An aerial photo shows devastated rice and corn fields inundated by floods from a swollen river after heavy rains during Super Typhoon Mangkhut in Alcala, Cagayan province, September 16, 2018. Photo: AFP/Ted Aljibe

In the CAR region alone, as many as 171,932 farmers were adversely affected and in need of government assistance. Authorities are still estimating the number of affected farmers in other regions. The heavily affected provinces in Cagayan Valley and Ilocos are among the country’s main crop-producing areas.

Overall damage to the agriculture sector was estimated at 14.3 billion pesos (US$264.5 million) as of September 18, according to NDRRMC. The figure is almost twice the “worst-case scenario” losses of 7.9 billion pesos (US$146 million) projected earlier by Agriculture Secretary Emmanuel Piñol.

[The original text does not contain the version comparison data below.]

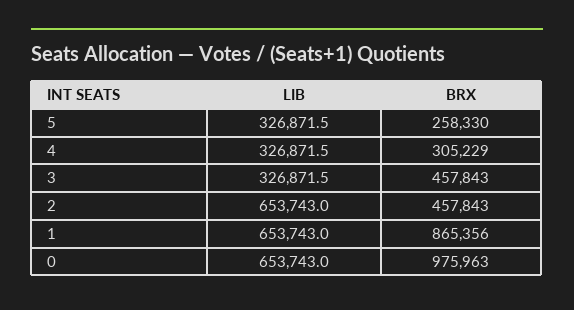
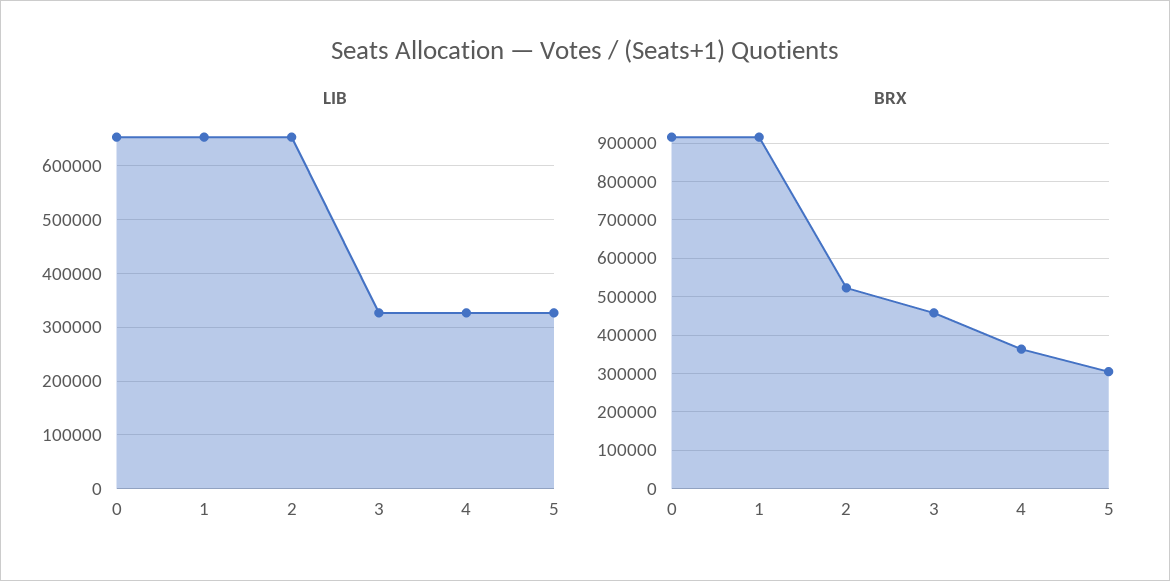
  {
    "LIB": {
      "5": 326871.5,
      "4": 326871.5,
      "3": 326871.5,
      "2": 653743,
      "1": 653743,
      "0": 653743
    },
    "BRX": {
-     "5": 258330,
+     "5": 300000,
-     "4": 305229,
+     "4": 360000,
      "3": 457843,
-     "2": 457843,
+     "2": 520000,
-     "1": 865356,
+     "1": 920000,
-     "0": 975963
+     "0": 920000
    }
  }

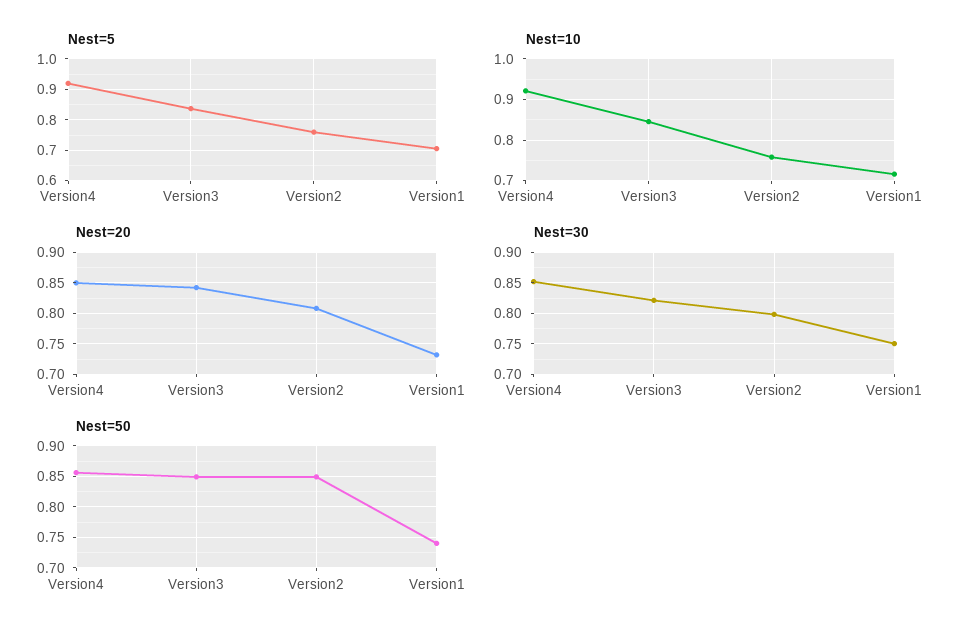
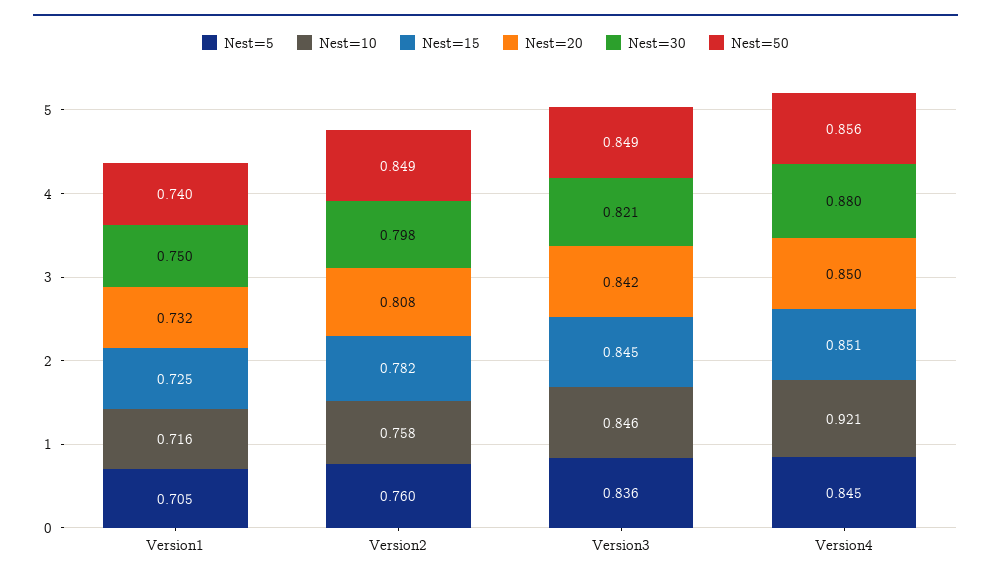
  {
    "Nest=5": {
-     "Version4": 0.92,
+     "Version4": 0.845,
      "Version3": 0.836,
      "Version2": 0.76,
      "Version1": 0.705
    },
    "Nest=10": {
      "Version4": 0.921,
      "Version3": 0.846,
      "Version2": 0.758,
      "Version1": 0.716
    },
    "Nest=20": {
      "Version4": 0.85,
      "Version3": 0.842,
      "Version2": 0.808,
      "Version1": 0.732
    },
    "Nest=30": {
-     "Version4": 0.85,
+     "Version4": 0.88,
      "Version3": 0.821,
      "Version2": 0.798,
      "Version1": 0.75
    },
    "Nest=50": {
      "Version4": 0.856,
      "Version3": 0.849,
      "Version2": 0.849,
      "Version1": 0.74
-   }
+   },
+   "Nest=15": {
+     "Version1": 0.725,
+     "Version2": 0.782,
+     "Version3": 0.845,
+     "Version4": 0.851
+   }
  }

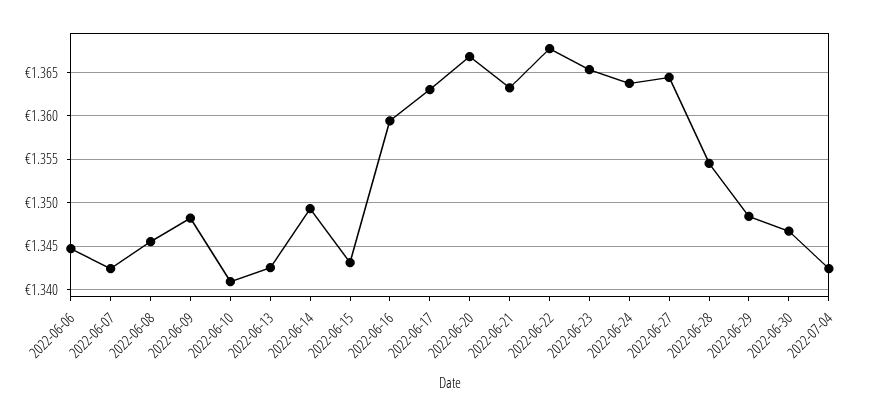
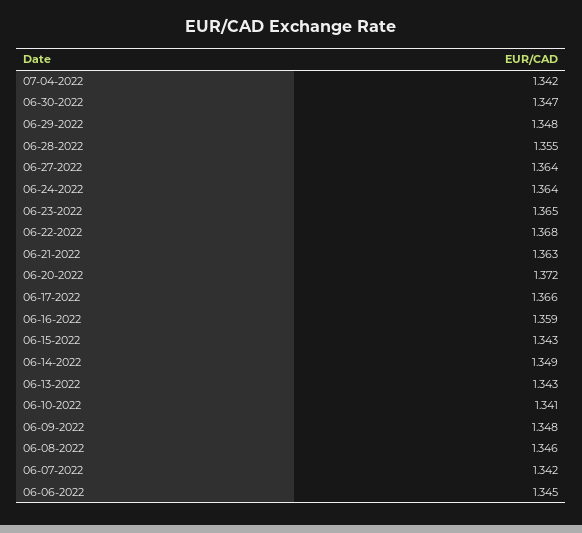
  {
    "2022-06-06": 1.345,
    "2022-06-07": 1.342,
    "2022-06-08": 1.346,
    "2022-06-09": 1.348,
    "2022-06-10": 1.341,
    "2022-06-13": 1.343,
    "2022-06-14": 1.349,
    "2022-06-15": 1.343,
    "2022-06-16": 1.359,
-   "2022-06-17": 1.363,
+   "2022-06-17": 1.366,
-   "2022-06-20": 1.367,
+   "2022-06-20": 1.372,
    "2022-06-21": 1.363,
    "2022-06-22": 1.368,
    "2022-06-23": 1.365,
    "2022-06-24": 1.364,
    "2022-06-27": 1.364,
    "2022-06-28": 1.355,
    "2022-06-29": 1.348,
    "2022-06-30": 1.347,
    "2022-07-04": 1.342
  }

The Philippines is already suffering from fast-rising inflation due to heavy shortages of rice and basic necessities that have incurred huge import bills that have put pressure on the currency. Ompong will thus exacerbate inflation and worsen economic conditions broadly in the months ahead, economists say.

Under heavy criticism for his absence during last month’s Yagi typhoon, known locally as Karding, that hit Metro Manila, President Rodrigo Duterte has been notably more visible and hands-on in Ompong’s aftermath. He has chaired key meetings to coordinate disaster response and relief operations across the country.

He also personally visited bereaved families of the victims of a widely covered landslide in La Trinidad in Benguet province before heading to another briefing on response and rehabilitation operations in the affected areas of CAR.

The president personally handed out financial assistance and relief goods to the families of the victims, according to his Special Assistant Bong Go.

Philippine President Rodrigo Duterte (2nd L) arriving at the airport in Tuguegarao, Cagayan province on September 16, 2018 for talks with local officials on the aftermath of Typhoon Mangkhut. Photo: AFP/Ted Aljibe 

Baguio City Mayor Mauricio Domogan personally thanked the president for taking the time to visit those affected in the areas. “This is the first time that a president went down to earth to us,” the mayor said during a situation briefing.

Though quipping about the political ambitions of his deputies in the upcoming 2019 elections, Duterte also urged officials not to engage in politicking in the typhoon’s aftermath.

“Not this one because it involves lives…it’s unsettling to one’s spirit, to one’s soul,” the president said before adjourning a situation briefing before the public.

His administration is also taking a tough stance against negligent officials. The Department of the Interior and Local Government said on September 18 that more than ten mayors from Cagayan Valley region and CAR could face administrative charges due to their alleged negligence and absence during the super storm’s onslaught.

Sacks containing relief food packs to be distributed to typhoon-affected residents at the city of Tuguegarao, Cagayan province, north of Manila, September 14, 2018. Photo: AFP/Ted Aljibe

International assistance, meanwhile, is beginning to pour in. Australia announced that it will give 31 million pesos (US$573,000) in humanitarian aid for victims of the storm, while Japanese Prime Minister Shinzo Abe, in a letter of condolence, assured “maximum possible assistance including provision of emergency relief goods to the Philippines.”

The European Commission said it will send an emergency aid package worth 125.06 million (US$2.3 million) to “help provide crucial support to those most in need and help them face the challenges during this time of need.”

The United Nations World Food Program said it would transport 20,000 bags of rice as food rations for victims.
Both the United States and China also expressed their condolences and willingness to help the Philippines.

But just days after the typhoon made its deadly landfall, the nation is just starting to come to terms with the loss of life and livelihoods.